> **Aufgabe**
Fasse im Textausschnitt über die Kehrichtverbrennungsanlage Renergia den Absatz, der mit „Als Ende 2010“ beginnt, als kurze Liste zusammen. Die wichtigsten Fakten müssen erhalten bleiben.

> **Textausschnitt**

"""

Stahlbetondrache schluckt Müll und speit Energie

30 Nov 2015
Die Renergia - ein Stahlbetondrache Die Renergia - ein Stahlbetondrache

Seit Anfang 2015 brennen in der Kehrichtverbrennungsanlage Renergia in Perlen/Root die Verbrennungsöfen. Dank der Dampflieferung kann die Perlen Papier AG jährlich auf 40 Millionen Liter Heizöl verzichten. Gleichzeitig werden 38‘000 Haushalte mit Strom aus Abfall versorgt.

Vom Ei zum ausgewachsenen Drachen

Als Ende 2010 das Planauflageverfahren zur Zonenplanänderung gestartet wurde, hatten die Schweizer Kehrichtverbrennungsanlagen (KVA) bereits eine Überkapazität. Die Zentralschweizer Abfallverbände entschieden sich trotzdem für das Megaprojekt Renergia, da viele Anlagen bereits älteren Baujahres sind und im Grünen errichtet worden sind: Dies macht sie ineffizient und umweltbelastend. Am 26. Juni wurde mit der Renergia in Perlen/Root das grösste Elektrizitätswerk des Kantons Luzern offiziell eröffnet. Zu diesem Zeitpunkt brannten die Feuer in den beiden Öfen schon beinahe ein halbes Jahr.

Noch vor der offiziellen Eröffnung wurde die neue KVA einem ersten Stresstest unterzogen. Nach dem Brand der KVA Oftringen im Mai wurde der betreffende Abfall in die Renergia umgeleitet. Obwohl ein halbes Jahr vor dem geplanten Termin schluckte die neue Anlage die zusätzlichen Mengen – nicht zuletzt dank des qualifizierten Betriebspersonals.

Unter Volllast verbrennt die neue KVA 200‘000 Tonnen Abfall aus der ganzen Zentralschweiz. Was bisher aus diesem Raum in die KVAs von Horgen, Winterthur und Niederurnen ausgeführt wurde, hat nun grösstenteils einen kürzeren Anfahrtsweg.

Heutzutage sorgen KVA nicht nur für ein kleineres Deponie-Volumen, sondern sie dienen der Energieproduktion. Abfall hat einen ähnlichen Energiewert wie Holz. Die Vorgängerin der Renergia, die KVA Ibach, hatte eine Energieeffizienz von 29 %. Der gesamte Energienutzungsgrad der neuen Anlage liegt bei 70 %.

Dieser aussergewöhnlich hohe energetische Wirkungsgrad wird möglich, da die Anlage direkt neben der Perlen Papier AG (PaPe) – auf deren Grundstück – gebaut wurde. So kann die Renergia der PaPe heissen Dampf äquivalent zu 40 Millionen Litern Heizöl liefern. Dies führt zu einer Reduktion des CO2-Ausstosses um 90‘000 Tonnen; was 20 % der im Kanton Luzern gefahrenen Autokilometer entspricht.

"""

> **Gelieferte Daten**
"""

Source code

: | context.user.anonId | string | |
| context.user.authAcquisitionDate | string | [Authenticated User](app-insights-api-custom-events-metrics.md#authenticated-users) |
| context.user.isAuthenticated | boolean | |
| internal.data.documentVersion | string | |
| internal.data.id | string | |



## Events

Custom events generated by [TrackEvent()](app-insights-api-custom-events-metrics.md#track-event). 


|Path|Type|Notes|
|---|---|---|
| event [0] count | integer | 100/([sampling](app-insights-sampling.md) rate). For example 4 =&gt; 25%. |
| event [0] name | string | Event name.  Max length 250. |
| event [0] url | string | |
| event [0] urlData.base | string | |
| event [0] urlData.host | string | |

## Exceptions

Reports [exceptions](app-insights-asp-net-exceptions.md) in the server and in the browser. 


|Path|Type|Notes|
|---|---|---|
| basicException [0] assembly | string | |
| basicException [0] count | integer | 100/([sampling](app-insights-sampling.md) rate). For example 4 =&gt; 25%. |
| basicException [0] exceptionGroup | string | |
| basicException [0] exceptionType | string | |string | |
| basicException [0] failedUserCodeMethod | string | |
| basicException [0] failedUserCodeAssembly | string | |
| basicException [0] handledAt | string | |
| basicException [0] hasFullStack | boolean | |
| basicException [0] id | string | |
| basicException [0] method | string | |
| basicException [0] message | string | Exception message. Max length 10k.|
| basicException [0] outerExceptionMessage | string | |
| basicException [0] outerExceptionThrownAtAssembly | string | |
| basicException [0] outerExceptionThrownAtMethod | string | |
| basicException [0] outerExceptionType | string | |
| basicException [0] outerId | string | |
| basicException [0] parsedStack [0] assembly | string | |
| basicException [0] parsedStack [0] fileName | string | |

"""

> **Ergebnis**
- Ende 2010 begann das Planauflageverfahren zur Zonenplanänderung. Die Schweizer Kehrichtverbrennungsanlagen hatten damals schon eine Überkapazität.
- Die Zentralschweizer Abfallverbände entschieden sich trotzdem für das Megaprojekt Renergia. Viele Anlagen sind älter und im Grünen gebaut und deshalb ineffizient und umweltbelastend.
- Am 26. Juni wurde die Renergia in Perlen/Root als grösstes Elektrizitätswerk des Kantons Luzern offiziell eröffnet.
- Zu diesem Zeitpunkt brannten die Feuer in beiden Öfen schon fast ein halbes Jahr.